The incident unfolded into a near nine-hour standoff, with police negotiating below as traffic disruption and media attention turned the bridge into a live urban drama. According to reports, social media posts linked to the incident included demands for lower taxes, while other coverage described the now-viral claim that he asked for a peanut butter and jam sandwich and a glass of milk before coming down.
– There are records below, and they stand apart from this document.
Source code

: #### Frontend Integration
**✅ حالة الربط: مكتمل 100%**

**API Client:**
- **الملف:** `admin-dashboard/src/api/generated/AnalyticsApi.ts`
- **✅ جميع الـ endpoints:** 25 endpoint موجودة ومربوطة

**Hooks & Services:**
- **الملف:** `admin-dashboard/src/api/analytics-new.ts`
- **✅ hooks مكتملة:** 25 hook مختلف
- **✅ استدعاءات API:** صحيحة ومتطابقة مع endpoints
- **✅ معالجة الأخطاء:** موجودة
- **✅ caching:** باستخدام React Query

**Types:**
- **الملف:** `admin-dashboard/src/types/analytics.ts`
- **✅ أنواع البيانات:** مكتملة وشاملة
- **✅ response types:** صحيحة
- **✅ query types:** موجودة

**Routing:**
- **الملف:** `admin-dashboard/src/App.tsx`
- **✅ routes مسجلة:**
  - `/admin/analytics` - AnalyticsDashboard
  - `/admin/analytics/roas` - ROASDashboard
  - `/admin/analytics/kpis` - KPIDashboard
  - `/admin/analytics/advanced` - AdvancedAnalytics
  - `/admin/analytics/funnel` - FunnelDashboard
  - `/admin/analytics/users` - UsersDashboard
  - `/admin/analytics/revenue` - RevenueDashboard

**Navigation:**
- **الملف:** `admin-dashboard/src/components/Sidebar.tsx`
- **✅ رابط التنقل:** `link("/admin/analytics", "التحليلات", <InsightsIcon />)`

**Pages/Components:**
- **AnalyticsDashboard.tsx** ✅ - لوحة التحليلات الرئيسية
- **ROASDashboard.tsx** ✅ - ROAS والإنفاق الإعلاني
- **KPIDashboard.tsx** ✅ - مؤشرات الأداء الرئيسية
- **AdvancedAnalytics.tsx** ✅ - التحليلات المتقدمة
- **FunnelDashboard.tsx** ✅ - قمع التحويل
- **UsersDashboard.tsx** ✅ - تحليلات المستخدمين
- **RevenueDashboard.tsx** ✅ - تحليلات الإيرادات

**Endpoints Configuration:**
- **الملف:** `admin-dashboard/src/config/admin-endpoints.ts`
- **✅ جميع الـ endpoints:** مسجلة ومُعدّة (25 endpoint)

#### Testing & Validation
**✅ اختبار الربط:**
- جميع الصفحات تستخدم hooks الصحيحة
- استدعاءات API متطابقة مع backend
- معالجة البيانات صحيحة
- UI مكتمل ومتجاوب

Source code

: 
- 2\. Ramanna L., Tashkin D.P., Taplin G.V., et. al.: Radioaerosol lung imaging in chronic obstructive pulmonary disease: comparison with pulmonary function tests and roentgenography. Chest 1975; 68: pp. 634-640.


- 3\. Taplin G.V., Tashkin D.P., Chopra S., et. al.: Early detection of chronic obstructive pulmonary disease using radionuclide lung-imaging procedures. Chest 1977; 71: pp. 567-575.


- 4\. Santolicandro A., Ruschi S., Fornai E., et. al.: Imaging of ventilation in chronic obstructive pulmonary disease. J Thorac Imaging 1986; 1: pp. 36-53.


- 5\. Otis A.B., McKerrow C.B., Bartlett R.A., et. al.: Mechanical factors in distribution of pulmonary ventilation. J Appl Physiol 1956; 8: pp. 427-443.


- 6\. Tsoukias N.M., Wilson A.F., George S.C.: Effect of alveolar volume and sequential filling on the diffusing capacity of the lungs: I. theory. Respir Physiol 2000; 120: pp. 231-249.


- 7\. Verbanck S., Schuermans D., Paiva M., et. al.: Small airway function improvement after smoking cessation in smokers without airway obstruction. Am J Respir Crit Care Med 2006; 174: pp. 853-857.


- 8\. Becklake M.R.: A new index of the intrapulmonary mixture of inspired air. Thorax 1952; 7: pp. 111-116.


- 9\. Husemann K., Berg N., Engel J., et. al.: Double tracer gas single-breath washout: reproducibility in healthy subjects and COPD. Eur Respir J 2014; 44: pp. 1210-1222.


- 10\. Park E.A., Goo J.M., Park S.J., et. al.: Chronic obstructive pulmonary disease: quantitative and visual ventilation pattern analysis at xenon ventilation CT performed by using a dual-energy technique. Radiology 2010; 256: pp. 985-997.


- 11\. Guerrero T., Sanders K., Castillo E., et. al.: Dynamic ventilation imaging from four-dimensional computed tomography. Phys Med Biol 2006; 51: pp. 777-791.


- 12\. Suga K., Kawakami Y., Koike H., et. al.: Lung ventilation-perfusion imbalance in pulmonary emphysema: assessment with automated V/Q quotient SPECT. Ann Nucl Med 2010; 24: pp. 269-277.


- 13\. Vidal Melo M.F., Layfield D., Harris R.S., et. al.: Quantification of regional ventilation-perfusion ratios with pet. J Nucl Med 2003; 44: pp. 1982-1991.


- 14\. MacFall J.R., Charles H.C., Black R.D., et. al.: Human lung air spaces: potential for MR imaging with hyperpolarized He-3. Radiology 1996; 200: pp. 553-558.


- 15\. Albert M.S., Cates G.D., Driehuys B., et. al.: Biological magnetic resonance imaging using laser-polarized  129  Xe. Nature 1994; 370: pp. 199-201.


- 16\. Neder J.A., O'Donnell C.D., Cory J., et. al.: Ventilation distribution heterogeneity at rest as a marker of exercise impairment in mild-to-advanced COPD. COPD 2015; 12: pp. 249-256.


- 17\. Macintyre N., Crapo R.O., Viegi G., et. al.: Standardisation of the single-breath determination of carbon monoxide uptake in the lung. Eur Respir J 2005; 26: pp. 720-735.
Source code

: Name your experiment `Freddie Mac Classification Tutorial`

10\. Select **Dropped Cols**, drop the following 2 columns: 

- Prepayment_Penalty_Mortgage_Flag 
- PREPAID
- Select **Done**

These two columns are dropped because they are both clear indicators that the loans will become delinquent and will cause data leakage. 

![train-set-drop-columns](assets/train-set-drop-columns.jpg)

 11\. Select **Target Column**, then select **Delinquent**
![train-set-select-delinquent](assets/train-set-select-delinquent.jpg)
Pam the Bird: From Melbourne Tag to City Obsession
Pam the Bird’s fame did not begin on Bolte Bridge. The tag had already become a recurring feature of Melbourne’s visual landscape, appearing across transport corridors, buildings, freeway signs and heritage-listed sites. Reports have linked Pam to Flinders Street Station, Clifton Hill Shot Tower, the Novotel in South Wharf, the CityLink “Cheese Stick” sculpture, train carriages and other high-profile locations.
The image works because it is almost absurdly simple. A bird. A beak. A name. Repeated again and again until recognition becomes unavoidable.

The $700,000 Question: Art or Vandalism?
Police allege the wider Pam the Bird case has caused around AU$700,000 in damage, with Gibson-Burrell facing more than 200 alleged offences, including criminal damage and reckless conduct endangering life. He has pleaded not guilty to earlier charges, and the case is ongoing.
Melbourne Lord Mayor Nicholas Reece has previously condemned the tag, warning that those responsible would be held accountable. Yet the public response has never epic. Pam the bird has also gathered a world wide audience, with social media accounts, online commentary and petitions framing the bird as a rogue Melbourne mascot. The more the city condemns it, the more visible it becomes. The more visible it becomes, the more people love the character.

The Bolte Bridge incident is not just a story about a bird on a tower. It is a story about authorship, attention, illegality, spectacle and the way cities accidentally create icons from the very images they are trying to remove.